The instruction set of the x86 is too complicated

When reading the report of an exploit by a security firm, one invariably finds x86 assembly code. I would stumble on

 xbegin  mayEnd
 cmp     mutex, 0
 jz      weAreDone
 xabort  $0xff

and not be sure what it did. Long ago I had programmed other chips in assembly, so I felt a day or two would give me some idea of the assembly language for the Intel chips.

Wrong! The instruction set is so complex that in 2016 Intel needs 3796 reference pages to describe them. And that does not include examples or application notes. To get an idea of the complexity of the instruction set I created a visualization of the reference manual (below). I used chapter 5, Instruction Set Summary as a guide. It groups the x86 instructions into categories:

1 General purpose 11 Fused-multiply-add (FMA)
2 X87 FPU 12 Vector Extensions 2 (AVX2)
3 MMX 13 Transactional Synchronization (TSX)
4 SSE 14 System
5 SSE2 15 64-Bit Mode
6 SSE3 16 Virtual-machine Extensions
7 Supplemental SSSE3 17 Safer Mode Extensions
8 SSE4.1 18 Memory Protection Extensions
9 SSE4.2 19 Security Guard Extensions
10 16-Bit Float Conversion

Intel went through several generations of single instruction, multiple data operation sets starting with MMX and several generations of SSE. These are instructions that specialize on array operations that are common in linear algebra and image and sound processing. There are also several groups to help run operating systems: memory protection to isolate multiple programs on one computer, TSX to help with multi threaded operations, and virtual machine extensions to help multiple operating systems co-exits. Some of the instruction groups are for secure computing: Safer Mode to help verify code integrity and execute what was intended and Security Guard Extensions.

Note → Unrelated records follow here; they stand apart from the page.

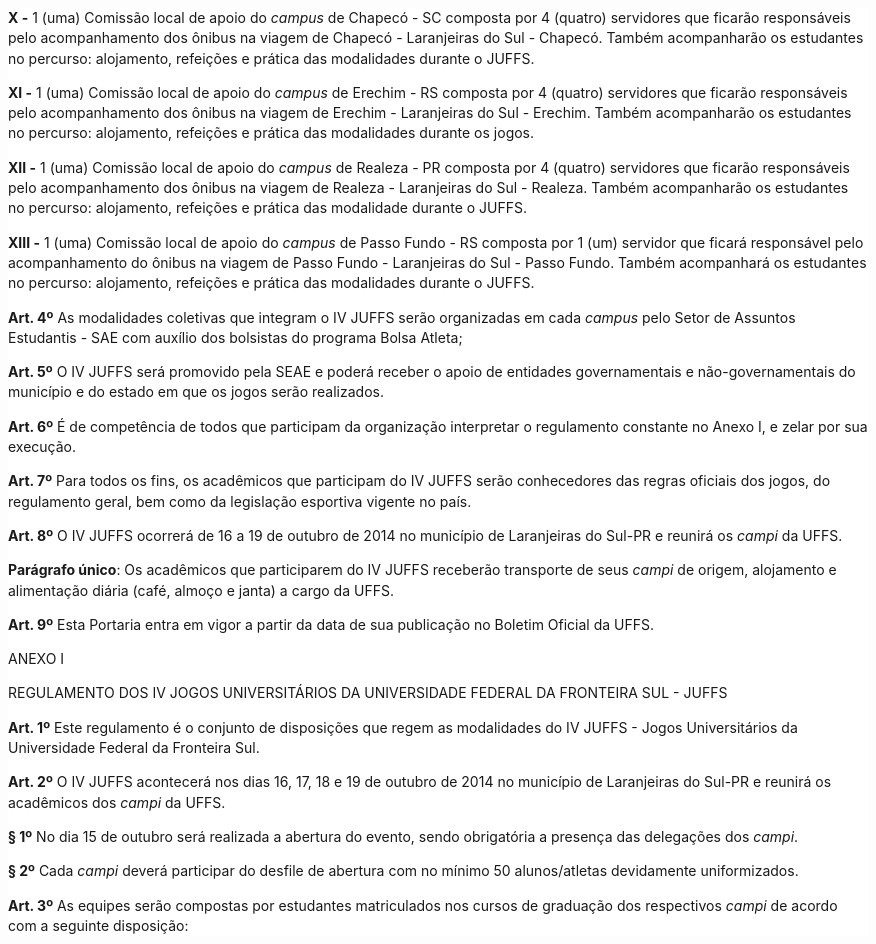  **X -** 1 (uma) Comissão local de apoio do *campus* de Chapecó - SC composta por 4 (quatro) servidores que ficarão responsáveis pelo acompanhamento dos ônibus na viagem de Chapecó - Laranjeiras do Sul - Chapecó. Também acompanharão os estudantes no percurso: alojamento, refeições e prática das modalidades durante o JUFFS.

 **XI -** 1 (uma) Comissão local de apoio do *campus* de Erechim - RS composta por 4 (quatro) servidores que ficarão responsáveis pelo acompanhamento dos ônibus na viagem de Erechim - Laranjeiras do Sul - Erechim. Também acompanharão os estudantes no percurso: alojamento, refeições e prática das modalidades durante os jogos.

 **XII -** 1 (uma) Comissão local de apoio do *campus* de Realeza - PR composta por 4 (quatro) servidores que ficarão responsáveis pelo acompanhamento dos ônibus na viagem de Realeza - Laranjeiras do Sul - Realeza. Também acompanharão os estudantes no percurso: alojamento, refeições e prática das modalidade durante o JUFFS.

 **XIII -** 1 (uma) Comissão local de apoio do *campus* de Passo Fundo - RS composta por 1 (um) servidor que ficará responsável pelo acompanhamento do ônibus na viagem de Passo Fundo - Laranjeiras do Sul - Passo Fundo. Também acompanhará os estudantes no percurso: alojamento, refeições e prática das modalidades durante o JUFFS.

 **Art. 4º** As modalidades coletivas que integram o IV JUFFS serão organizadas em cada *campus* pelo Setor de Assuntos Estudantis - SAE com auxílio dos bolsistas do programa Bolsa Atleta;

 **Art. 5º** O IV JUFFS será promovido pela SEAE e poderá receber o apoio de entidades governamentais e não-governamentais do município e do estado em que os jogos serão realizados.

 **Art. 6º** É de competência de todos que participam da organização interpretar o regulamento constante no Anexo I, e zelar por sua execução.

 **Art. 7º** Para todos os fins, os acadêmicos que participam do IV JUFFS serão conhecedores das regras oficiais dos jogos, do regulamento geral, bem como da legislação esportiva vigente no país.

 **Art. 8º** O IV JUFFS ocorrerá de 16 a 19 de outubro de 2014 no município de Laranjeiras do Sul-PR e reunirá os *campi* da UFFS.

 **Parágrafo único**: Os acadêmicos que participarem do IV JUFFS receberão transporte de seus *campi* de origem, alojamento e alimentação diária (café, almoço e janta) a cargo da UFFS.

 **Art. 9º** Esta Portaria entra em vigor a partir da data de sua publicação no Boletim Oficial da UFFS.

  

 ANEXO I

 REGULAMENTO DOS IV JOGOS UNIVERSITÁRIOS DA UNIVERSIDADE FEDERAL DA FRONTEIRA SUL - JUFFS

 **Art. 1º** Este regulamento é o conjunto de disposições que regem as modalidades do IV JUFFS - Jogos Universitários da Universidade Federal da Fronteira Sul.

 **Art. 2º** O IV JUFFS acontecerá nos dias 16, 17, 18 e 19 de outubro de 2014 no município de Laranjeiras do Sul-PR e reunirá os acadêmicos dos *campi* da UFFS.

 **§ 1º** No dia 15 de outubro será realizada a abertura do evento, sendo obrigatória a presença das delegações dos *campi*.

 **§ 2º** Cada *campi* deverá participar do desfile de abertura com no mínimo 50 alunos/atletas devidamente uniformizados.

 **Art. 3º** As equipes serão compostas por estudantes matriculados nos cursos de graduação dos respectivos *campi* de acordo com a seguinte disposição:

I collected the instructions into these groups and asked how often do these different groups occur in one page. The idea was that if there is a lot of commingling, then it would be harder to understand. I extracted the instructions from chapter 5 and then went through all the pages, creating a column for each. For each of the 19 groups, I would check if the instructions for each groups appeared in the page. Plotting that one gets a picture of the distribution of the instructions

abstract version of the sparklines chart

The general purpose instructions (in row 1) are used throughout the manual. The next most used group are the system instructions (row 14), useful for writing multi-user, multi-process programs such as operating systems. It includes the LOCK prefix or the model specific register instructions RDMSR or WRMSR.

There are about 1.6 million words in the manual. Just reading the manual 8 hours a day at novel-reading speeds would take me about 17 days to go through it. But this is not a novel. It is a complicated reference book. As a full time job this could take from months to years to learn well.

Just to start reading code, I went through sensepost’s crash course in x86 assembly for reverse engineers and Nayuki’s A fundamental introduction to x86 assembly programming. From there I just played with the excellent in the browser compiler by Matt Godbolt. And if all fails, there are always the big Intel manuals.